#### 阅读文本:
******************************

Code(组合数学)

Code

Time Limit: 1000MS Memory Limit: 30000K

Total Submissions: 8766 Accepted: 4168

Description

Transmitting and memorizing information is a task that requires different coding systems for the best use of the available space. A well known system is that one where a number is associated to a character sequence. It is considered that the words are made only of small characters of the English alphabet a,b,c, …, z (26 characters). From all these words we consider only those whose letters are in lexigraphical order (each character is smaller than the next character).

The coding system works like this:

• The words are arranged in the increasing order of their length.

• The words with the same length are arranged in lexicographical order (the order from the dictionary).

• We codify these words by their numbering, starting with a, as follows:

a - 1

b - 2

…

z - 26

ab - 27

…

az - 51

bc - 52

…

vwxyz - 83681

…

Specify for a given word if it can be codified according to this coding system. For the affirmative case specify its code.

Input

The only line contains a word. There are some constraints:

• The word is maximum 10 letters length

• The English alphabet has 26 characters.

Output

The output will contain the code of the given word, or 0 if the word can not be codified.

Sample Input

bf

Sample Output

55

Source

Romania OI 2002

大神博客

#include <iostream>
#include <cstdio>
#include <cstring>
#include <cmath>
#include <queue>
#include <map>
#include <algorithm>
#define INF 0x3f3f3f3f
using namespace std;

typedef long long LL;

const int MAX = 1e5+10;

int Bin[35];

int c[33][33];

char str[20];

char ch;

void ComBinnations()//打表,计算组合数
{
for(int i=0; i<=32; i++)
{
for(int j=0; j<=i; j++)
{
if(!j||i==j)
{
c[i][j]=1;
}
else
{
c[i][j]=c[i-1][j]+c[i-1][j-1];
}
}
}
c[0][0]=0;
}
int main()
{
int sum;
bool flag;
ComBinnations();
scanf("%s",str);
int len=strlen(str);
flag=false;
for(int i=1; i<len; i++)//判断是否是合法字符
{
if(str[i-1]>=str[i])
{
printf("0\n");
flag=true;
break;
}
}
if(!flag)
{
sum=0;
for(int i=1; i<len; i++)//计算比它小的字母排列
{
sum+=c[26][i];
}
for(int i=0; i<len; i++)//计算长度相等是字符的个数
{
ch=!i?'a':str[i-1]+1;
while(ch<str[i])
{
sum+=c['z'-ch][len-i-1];
ch++;
}
}
printf("%d\n",sum+1);//加上本身
}
return 0;
}

******************************

#### 所给资料:

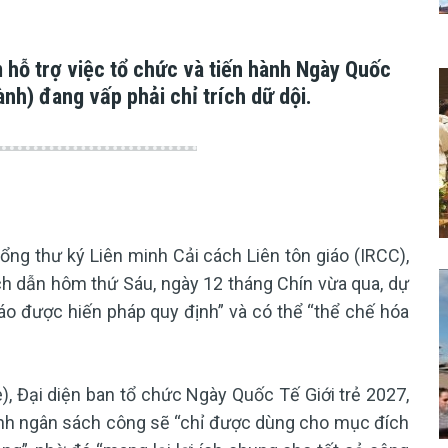
 hỗ trợ việc tổ chức và tiến hành Ngày Quốc
ành) đang vấp phải chỉ trích dữ dội.
ng thư ký Liên minh Cải cách Liên tôn giáo (IRCC),
h dẫn hôm thứ Sáu, ngày 12 tháng Chín vừa qua, dự
iáo được hiến pháp quy định” và có thể “thể chế hóa
), Đại diện ban tổ chức Ngày Quốc Tế Giới trẻ 2027,
định ngân sách công sẽ “chỉ được dùng cho mục đích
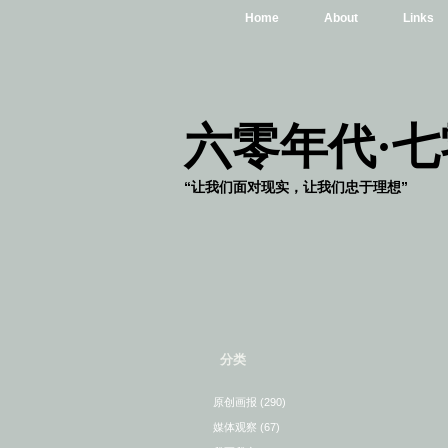
Home
About
Links
六零年代·
“让我们面对现实，让我们忠于理想”
分类
原创画报
(290)
媒体观察
(67)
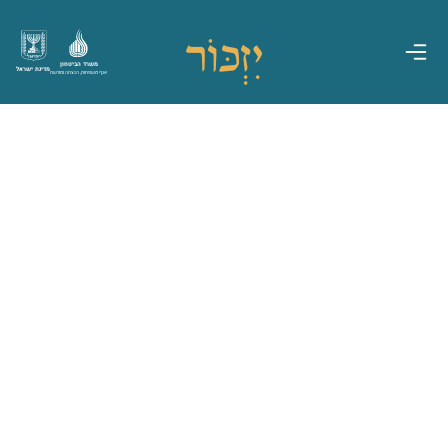
משרד הביטחון
מדינת ישראל
אגף משפחות, הנצחה ומורשת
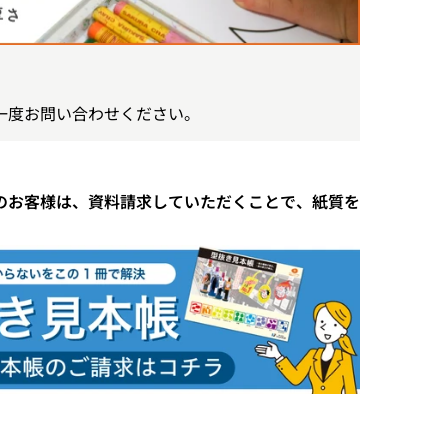
一度お問い合わせください。
のお客様は、資料請求していただくことで、紙質を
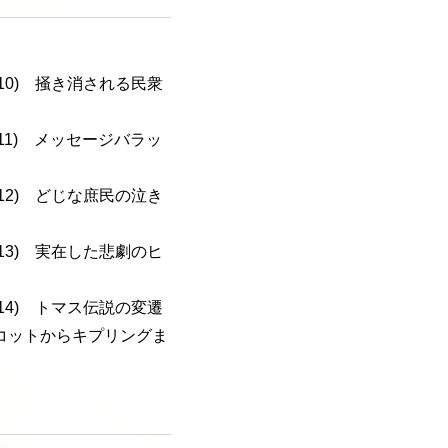
a-110) 掻き消される民衆
a-111) メッセージバラッ
a-112) どじな庶民の泣き
a-113) 実在した悲劇のヒ
a-114) トマス伝説の変遷
コットからキプリングま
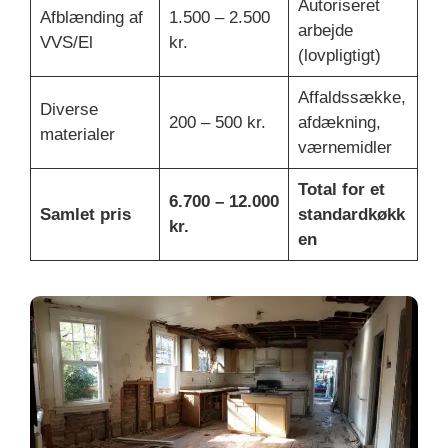
Autoriseret
Afblænding af
1.500 – 2.500
arbejde
VVS/El
kr.
(lovpligtigt)
Affaldssække,
Diverse
200 – 500 kr.
afdækning,
materialer
værnemidler
Total for et
6.700 – 12.000
Samlet pris
standardkøkk
kr.
en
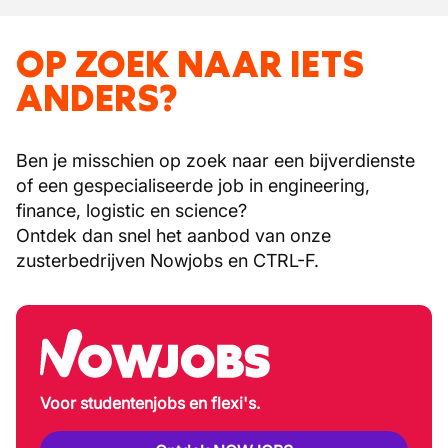
OP ZOEK NAAR IETS
ANDERS?
Ben je misschien op zoek naar een bijverdienste
of een gespecialiseerde job in engineering,
finance, logistic en science?
Ontdek dan snel het aanbod van onze
zusterbedrijven Nowjobs en CTRL-F.
Voor studentenjobs en flexi's.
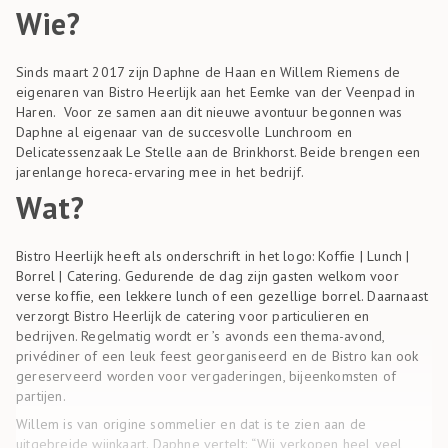
Wie?
Sinds maart 2017 zijn Daphne de Haan en Willem Riemens de
eigenaren van Bistro Heerlijk aan het Eemke van der Veenpad in
Haren. Voor ze samen aan dit nieuwe avontuur begonnen was
Daphne al eigenaar van de succesvolle Lunchroom en
Delicatessenzaak Le Stelle aan de Brinkhorst. Beide brengen een
jarenlange horeca-ervaring mee in het bedrijf.
Wat?
Bistro Heerlijk heeft als onderschrift in het logo: Koffie | Lunch |
Borrel | Catering. Gedurende de dag zijn gasten welkom voor
verse koffie, een lekkere lunch of een gezellige borrel. Daarnaast
verzorgt Bistro Heerlijk de catering voor particulieren en
bedrijven. Regelmatig wordt er ’s avonds een thema-avond,
privédiner of een leuk feest georganiseerd en de Bistro kan ook
gereserveerd worden voor vergaderingen, bijeenkomsten of
partijen.
Willem is van origine sommelier en dat is te zien aan de
uitgebreide wijnkaart. Daphne vertelt: “Wij verkopen heel veel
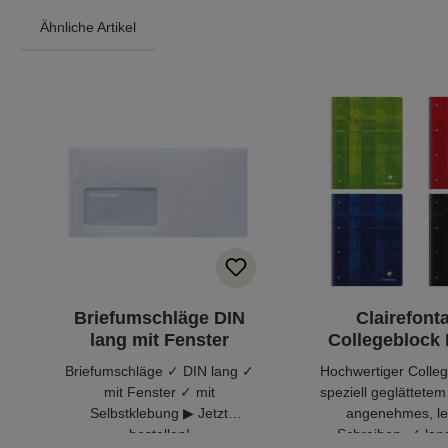
Ähnliche Artikel
Produktgalerie überspringen
Briefumschläge DIN
Clairefont
lang mit Fenster
Collegeblock 
kariert
Briefumschläge ✓ DIN lang ✓
Hochwertiger Colleg
mit Fenster ✓ mit
speziell geglättetem
Selbstklebung ▶ Jetzt
angenehmes, le
bestellen!
Schreiben. ✓ lan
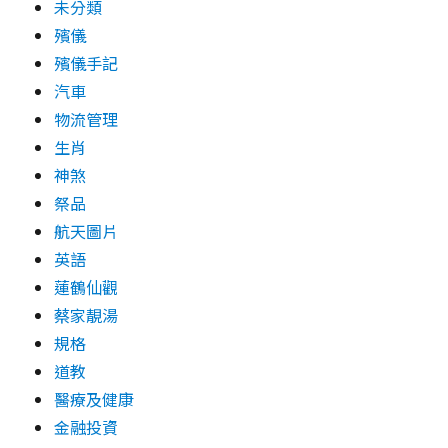
未分類
殯儀
殯儀手記
汽車
物流管理
生肖
神煞
祭品
航天圖片
英語
蓮鶴仙觀
蔡家靚湯
規格
道教
醫療及健康
金融投資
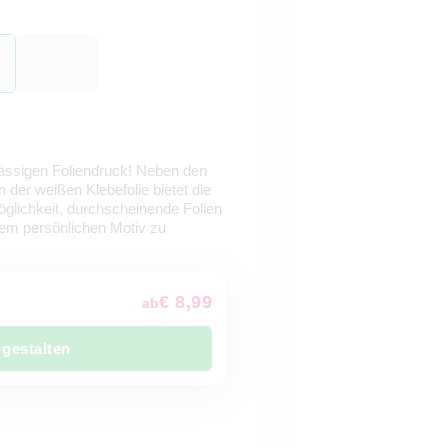
lässigen Foliendruck! Neben den
der weißen Klebefolie bietet die
öglichkeit, durchscheinende Folien
nem persönlichen Motiv zu
€ 8,99
ab
 gestalten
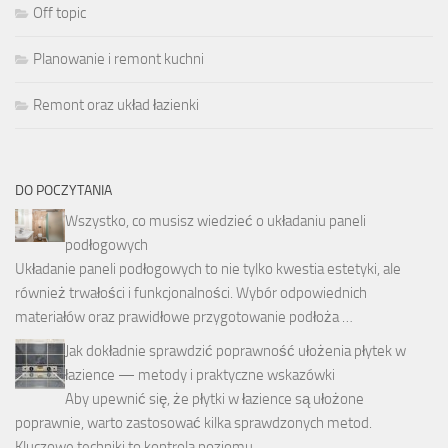
Off topic
Planowanie i remont kuchni
Remont oraz układ łazienki
DO POCZYTANIA
Wszystko, co musisz wiedzieć o układaniu paneli
podłogowych
Układanie paneli podłogowych to nie tylko kwestia estetyki, ale
również trwałości i funkcjonalności. Wybór odpowiednich
materiałów oraz prawidłowe przygotowanie podłoża …
Jak dokładnie sprawdzić poprawność ułożenia płytek w
łazience — metody i praktyczne wskazówki
Aby upewnić się, że płytki w łazience są ułożone
poprawnie, warto zastosować kilka sprawdzonych metod.
Kluczowe techniki to kontrola poziomu, …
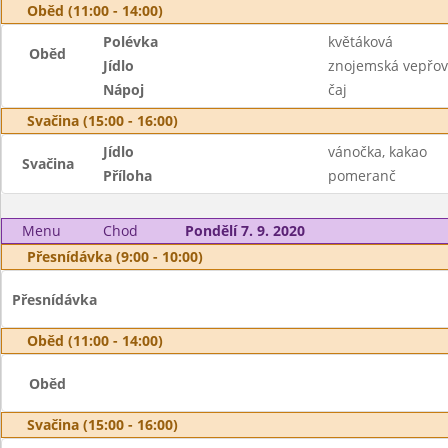
Oběd (11:00 - 14:00)
Polévka
květáková
Oběd
Jídlo
znojemská vepřov
Nápoj
čaj
Svačina (15:00 - 16:00)
Jídlo
vánočka, kakao
Svačina
Příloha
pomeranč
Menu
Chod
Pondělí 7. 9. 2020
Přesnídávka (9:00 - 10:00)
Přesnídávka
Oběd (11:00 - 14:00)
Oběd
Svačina (15:00 - 16:00)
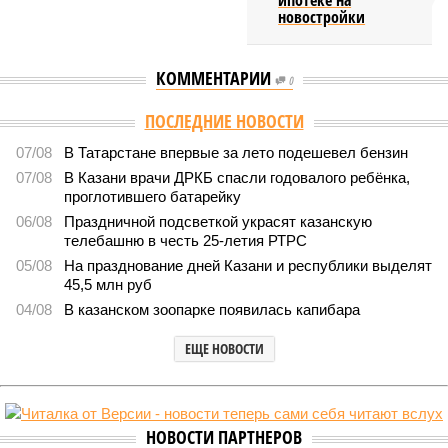
ипотеке на
новостройки
КОММЕНТАРИИ
0
ПОСЛЕДНИЕ НОВОСТИ
07/08
В Татарстане впервые за лето подешевел бензин
07/08
В Казани врачи ДРКБ спасли годовалого ребёнка,
проглотившего батарейку
06/08
Праздничной подсветкой украсят казанскую
телебашню в честь 25-летия РТРС
05/08
На празднование дней Казани и республики выделят
45,5 млн руб
04/08
В казанском зоопарке появилась капибара
ЕЩЕ НОВОСТИ
НОВОСТИ ПАРТНЕРОВ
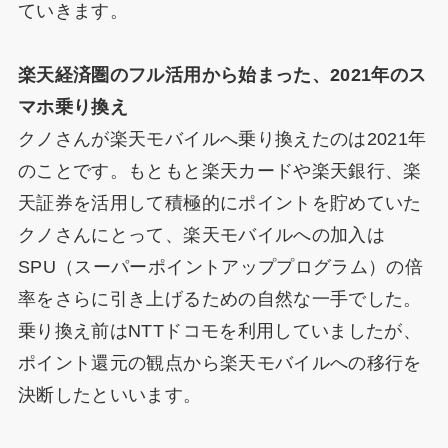
ていきます。
楽天経済圏のフル活用から始まった、2021年のス
マホ乗り換え
クノさんが楽天モバイルへ乗り換えたのは2021年
のことです。もともと楽天カードや楽天銀行、楽
天証券を活用して積極的にポイントを貯めていた
クノさんにとって、楽天モバイルへの加入は
SPU（スーパーポイントアッププログラム）の倍
率をさらに引き上げるための自然な一手でした。
乗り換え前はNTTドコモを利用していましたが、
ポイント還元の観点から楽天モバイルへの移行を
決断したといいます。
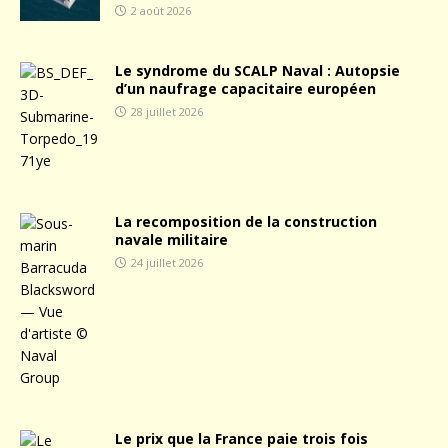
2 août 2026
Le syndrome du SCALP Naval : Autopsie
d’un naufrage capacitaire européen
28 juillet 2026
La recomposition de la construction
navale militaire
24 juillet 2026
Le prix que la France paie trois fois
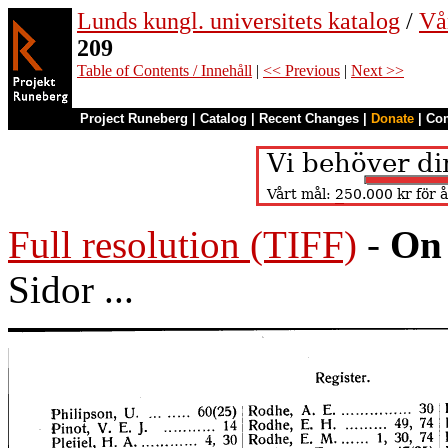
Lunds kungl. universitets katalog
/
Vå
209
Table of Contents / Innehåll
|
<< Previous
|
Next >>
Project Runeberg
|
Catalog
|
Recent Changes
|
Donate
|
Co
Full resolution (TIFF)
-
On 
Sidor ...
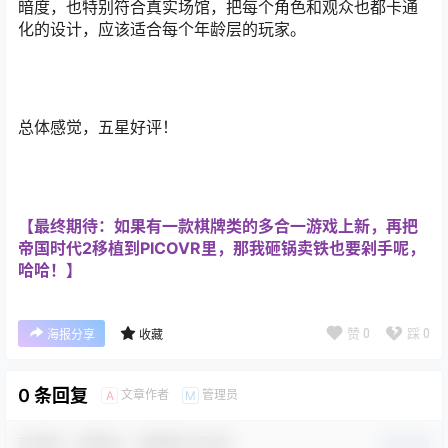
暗度，也特别符合真实场馆，把每个角色和观众也都卡通
化的设计，应该适合每个年龄层的玩家。
总体感觉，五星好评！
【最终期待：如果有一款棋牌类的多合一游戏上新，再把
帝国时代2移植到PICOVR里，那我砸锅卖铁也要剁手呢，
哈哈！】
赞
0
踩
0
海报分享
收藏
0 条回复
文章作者
管理员
A
M
欢迎您，新朋友，感谢参与互动！
确认修改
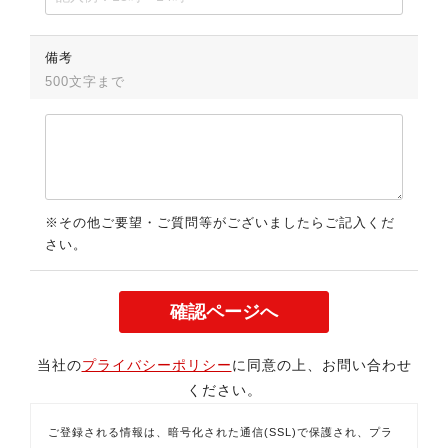
備考
500文字まで
※その他ご要望・ご質問等がございましたらご記入くだ
さい。
当社の
プライバシーポリシー
に同意の上、お問い合わせ
ください。
ご登録される情報は、暗号化された通信(SSL)で保護され、プラ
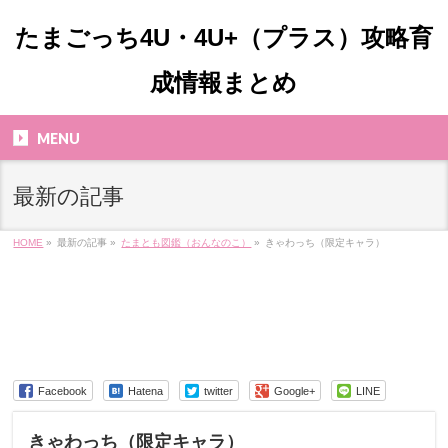
たまごっち4U・4U+（プラス）攻略育
成情報まとめ
MENU
最新の記事
HOME
»
最新の記事 »
たまとも図鑑（おんなのこ）
»
きゃわっち（限定キャラ）
Facebook
Hatena
twitter
Google+
LINE
きゃわっち（限定キャラ）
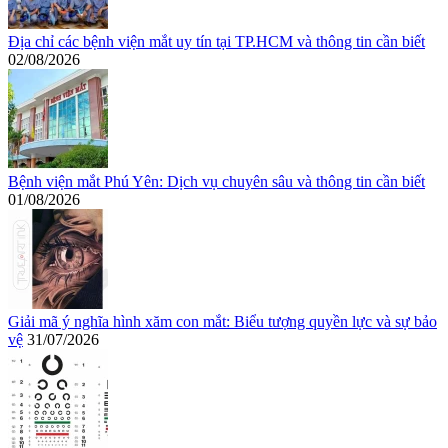
Địa chỉ các bệnh viện mắt uy tín tại TP.HCM và thông tin cần biết
02/08/2026
Bệnh viện mắt Phú Yên: Dịch vụ chuyên sâu và thông tin cần biết
01/08/2026
Giải mã ý nghĩa hình xăm con mắt: Biểu tượng quyền lực và sự bảo
vệ
31/07/2026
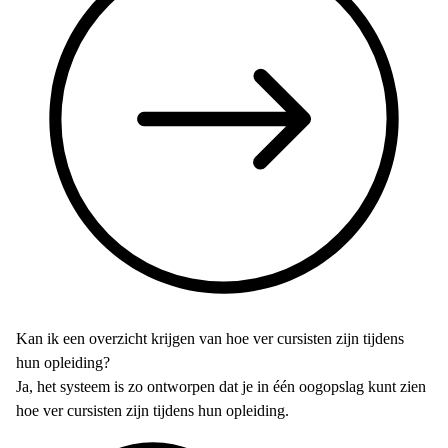
Kan ik een overzicht krijgen van hoe ver cursisten zijn tijdens
hun opleiding?
Ja, het systeem is zo ontworpen dat je in één oogopslag kunt zien
hoe ver cursisten zijn tijdens hun opleiding.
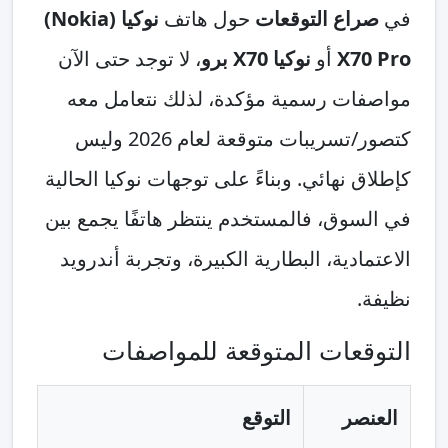
في
صراع التوقعات
حول هاتف
نوكيا (Nokia)
X70 Pro
أو
نوكيا X70 برو
، لا توجد حتى الآن
مواصفات رسمية مؤكدة، لذلك نتعامل معه
كتصور/تسريبات متوقعة لعام 2026 وليس
كإطلاق نهائي. وبناءً على توجهات نوكيا الحالية
في السوق، فالمستخدم ينتظر هاتفًا يجمع بين
الاعتمادية، البطارية الكبيرة، وتجربة أندرويد
نظيفة.
التوقعات المتوقعة للمواصفات
العنصر
التوقع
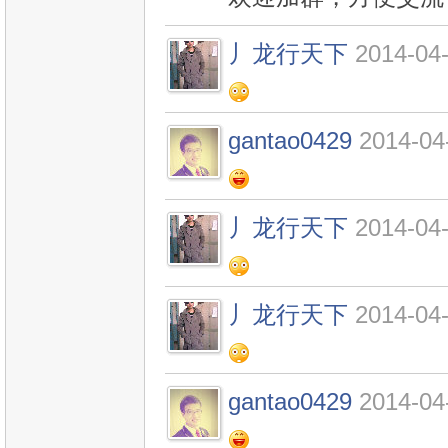
丿龙行天下
2014-04-
gantao0429
2014-04
丿龙行天下
2014-04-
丿龙行天下
2014-04-
gantao0429
2014-04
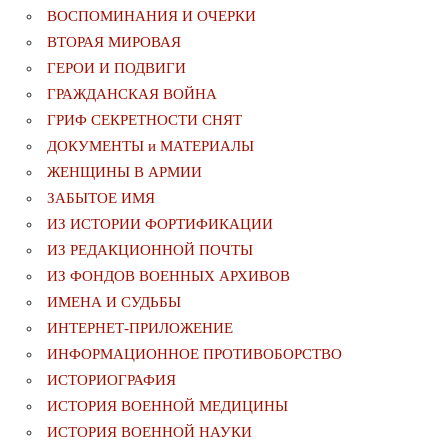
ВОСПОМИНАНИЯ И ОЧЕРКИ
ВТОРАЯ МИРОВАЯ
ГЕРОИ И ПОДВИГИ
ГРАЖДАНСКАЯ ВОЙНА
ГРИФ СЕКРЕТНОСТИ СНЯТ
ДОКУМЕНТЫ и МАТЕРИАЛЫ
ЖЕНЩИНЫ В АРМИИ
ЗАБЫТОЕ ИМЯ
ИЗ ИСТОРИИ ФОРТИФИКАЦИИ
ИЗ РЕДАКЦИОННОЙ ПОЧТЫ
ИЗ ФОНДОВ ВОЕННЫХ АРХИВОВ
ИМЕНА И СУДЬБЫ
ИНТЕРНЕТ-ПРИЛОЖЕНИЕ
ИНФОРМАЦИОННОЕ ПРОТИВОБОРСТВО
ИСТОРИОГРАФИЯ
ИСТОРИЯ ВОЕННОЙ МЕДИЦИНЫ
ИСТОРИЯ ВОЕННОЙ НАУКИ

******************************

#### 任务说明:
• 1. Code 题目标明的出处是哪项赛事？
• 2. 请照抄 Code 题目中从“vwxyz - 83681”一直往下到“has 26 characters.”的全部文字，一字不改。

#### 书面作答:
• 1. Romania OI 2002

• 2.
vwxyz - 83681

…

Specify for a given word if it can be codified according to this coding system. For the affirmative case specify its code.

Input

The only line contains a word. There are some constraints:

• The word is maximum 10 letters length

• The English alphabet has 26 characters.